I disagree with this. `Maybe a` is more precise because it more closely represents the actual system within which we are working. It is simply a fact that our configuration directories might not exist. It is only within the author's own head that they prefer a concrete type because they value being able to point to their variable and say, "look I have this value! It's right here!" in a procedural sense, more than adopting a more functional approach.

    > You can trivially construct a (Maybe a) from an a but you can't easily go in the other direction. You either need to produce a dfeault value or use a partial function like fromJust to obtain an 'a' from a 'Maybe a'
Again, the above is just not accurate! Or it is accurate in a very specific - "I want this particular value in this particular scope" - kind of way. Even in your example, we can be statically certain that `restOfProgram` will receive a value of type `[FilePath]`[0].

This is starting to feel like a waste of time. You are very much hung up on trying to defend the idea that using `Maybe` is something to be avoided. I understand where you are coming from. I really do. But you are simply not going to convince me because I prefer to model systems as a whole and I prefer to avoid doing extra gymnastics to solve already-solved problems. Throwing an exception? C'mon... we both know that example sucks.

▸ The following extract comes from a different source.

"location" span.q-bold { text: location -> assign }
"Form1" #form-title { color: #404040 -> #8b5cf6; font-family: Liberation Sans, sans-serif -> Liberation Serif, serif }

My critique of the post really has nothing to do with choosing `Maybe` vs validating. My critique is that the author's code is utterly failing to exemplify parsing over validation! Using `Maybe` to chain parsers together in order to build an input would have been perfect. Unfortunately, they kind of mucked it up halfway through because they appear to be afraid of `Maybe`. It's a shame given that the post seems to have gotten around.

[0] This whole `NonEmpty` non-sense is a sideshow that's not worth discussing (other than to further illustrate how `Maybe` can be used to simplify multi-step parsing). What happens when you need the Nth element? You just keep re-defining the type to include more values? When we get to `NonEmpty6` I think maybe we will have realized we are on the wrong path. For our purposes it's better to think of `[FilePath]` as `Input` and not get bogged down in the specifics of its shape. The important bit is that it might not exist.